■ **Activity**
Write out exactly what each line says, starting with the first line below and ending on the one with "table_cell [931, 119, 1151, 226]".

------------------------

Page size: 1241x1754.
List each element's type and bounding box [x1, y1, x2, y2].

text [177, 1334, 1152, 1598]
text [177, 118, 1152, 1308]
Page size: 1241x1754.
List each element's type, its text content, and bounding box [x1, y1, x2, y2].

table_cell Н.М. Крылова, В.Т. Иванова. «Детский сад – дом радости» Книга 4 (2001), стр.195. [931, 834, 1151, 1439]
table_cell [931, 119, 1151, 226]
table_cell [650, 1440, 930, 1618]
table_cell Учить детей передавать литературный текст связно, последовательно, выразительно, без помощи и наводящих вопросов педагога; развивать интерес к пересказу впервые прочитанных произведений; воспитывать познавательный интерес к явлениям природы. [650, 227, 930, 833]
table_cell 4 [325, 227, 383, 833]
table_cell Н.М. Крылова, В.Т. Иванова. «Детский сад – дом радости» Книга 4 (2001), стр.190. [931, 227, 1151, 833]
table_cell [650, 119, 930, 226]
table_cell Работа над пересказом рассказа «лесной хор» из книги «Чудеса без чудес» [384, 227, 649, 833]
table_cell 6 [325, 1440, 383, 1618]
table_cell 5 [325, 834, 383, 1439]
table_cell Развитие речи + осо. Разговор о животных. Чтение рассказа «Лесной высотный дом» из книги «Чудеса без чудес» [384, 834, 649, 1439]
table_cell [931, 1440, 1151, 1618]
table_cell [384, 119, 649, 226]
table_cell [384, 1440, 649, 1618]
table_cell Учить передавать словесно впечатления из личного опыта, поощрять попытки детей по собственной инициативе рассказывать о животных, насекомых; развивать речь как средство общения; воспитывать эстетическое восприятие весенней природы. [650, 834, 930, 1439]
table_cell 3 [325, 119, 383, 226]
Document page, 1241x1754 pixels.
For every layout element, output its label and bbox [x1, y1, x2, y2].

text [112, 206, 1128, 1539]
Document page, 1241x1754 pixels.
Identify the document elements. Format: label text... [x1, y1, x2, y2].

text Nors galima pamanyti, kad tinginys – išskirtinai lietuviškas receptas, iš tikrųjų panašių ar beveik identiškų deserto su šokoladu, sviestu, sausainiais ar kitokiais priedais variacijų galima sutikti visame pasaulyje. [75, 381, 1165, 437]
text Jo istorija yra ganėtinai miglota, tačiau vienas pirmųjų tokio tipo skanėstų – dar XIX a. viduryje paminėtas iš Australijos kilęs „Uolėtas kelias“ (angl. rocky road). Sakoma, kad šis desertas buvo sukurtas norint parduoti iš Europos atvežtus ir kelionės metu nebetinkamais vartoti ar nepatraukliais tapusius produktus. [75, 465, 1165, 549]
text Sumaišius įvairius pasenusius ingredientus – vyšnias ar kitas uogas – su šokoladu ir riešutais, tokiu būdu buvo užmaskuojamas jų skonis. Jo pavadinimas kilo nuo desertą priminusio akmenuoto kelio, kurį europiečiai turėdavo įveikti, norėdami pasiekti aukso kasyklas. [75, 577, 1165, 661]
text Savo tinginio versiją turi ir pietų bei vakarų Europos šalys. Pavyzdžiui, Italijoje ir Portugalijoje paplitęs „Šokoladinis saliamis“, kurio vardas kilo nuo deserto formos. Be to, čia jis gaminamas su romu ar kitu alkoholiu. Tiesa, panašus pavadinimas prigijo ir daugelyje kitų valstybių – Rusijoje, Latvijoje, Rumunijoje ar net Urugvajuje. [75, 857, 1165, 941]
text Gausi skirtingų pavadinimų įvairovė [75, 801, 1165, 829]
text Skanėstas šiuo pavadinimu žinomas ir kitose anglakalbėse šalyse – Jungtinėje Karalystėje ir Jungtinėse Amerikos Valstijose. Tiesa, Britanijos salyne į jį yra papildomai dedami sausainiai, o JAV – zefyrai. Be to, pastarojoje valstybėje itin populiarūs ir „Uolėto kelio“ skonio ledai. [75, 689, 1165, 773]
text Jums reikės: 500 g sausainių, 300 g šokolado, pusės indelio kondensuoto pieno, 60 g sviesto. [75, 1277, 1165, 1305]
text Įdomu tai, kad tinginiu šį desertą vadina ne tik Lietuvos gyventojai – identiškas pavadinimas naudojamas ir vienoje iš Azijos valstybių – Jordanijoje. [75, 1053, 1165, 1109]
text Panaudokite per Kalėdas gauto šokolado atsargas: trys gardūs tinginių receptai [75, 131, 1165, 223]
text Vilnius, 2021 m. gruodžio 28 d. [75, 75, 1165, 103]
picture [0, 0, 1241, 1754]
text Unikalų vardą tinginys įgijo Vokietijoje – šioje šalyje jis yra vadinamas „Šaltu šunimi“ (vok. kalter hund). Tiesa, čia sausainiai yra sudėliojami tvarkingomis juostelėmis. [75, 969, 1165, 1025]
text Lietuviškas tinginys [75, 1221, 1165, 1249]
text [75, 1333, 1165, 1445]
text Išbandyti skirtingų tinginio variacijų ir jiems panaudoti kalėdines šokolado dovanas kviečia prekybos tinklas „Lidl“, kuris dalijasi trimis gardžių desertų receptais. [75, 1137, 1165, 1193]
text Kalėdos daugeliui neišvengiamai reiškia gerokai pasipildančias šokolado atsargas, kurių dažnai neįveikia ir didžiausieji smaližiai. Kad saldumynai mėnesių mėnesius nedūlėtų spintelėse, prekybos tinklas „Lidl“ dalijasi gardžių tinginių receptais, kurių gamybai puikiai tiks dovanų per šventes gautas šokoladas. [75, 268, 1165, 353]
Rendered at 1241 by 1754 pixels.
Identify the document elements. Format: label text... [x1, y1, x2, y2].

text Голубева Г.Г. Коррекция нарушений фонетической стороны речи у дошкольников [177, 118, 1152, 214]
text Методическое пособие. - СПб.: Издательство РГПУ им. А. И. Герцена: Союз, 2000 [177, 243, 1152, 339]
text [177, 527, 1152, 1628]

------------------------

■ **Solution to this task**
Page size: 1241x1754.
List each element's type and bounding box [x1, y1, x2, y2].

text [177, 1334, 1152, 1598]
text [177, 118, 1152, 1308]
Page size: 1241x1754.
List each element's type, its text content, and bounding box [x1, y1, x2, y2].

table_cell Н.М. Крылова, В.Т. Иванова. «Детский сад – дом радости» Книга 4 (2001), стр.195. [931, 834, 1151, 1439]
table_cell [931, 119, 1151, 226]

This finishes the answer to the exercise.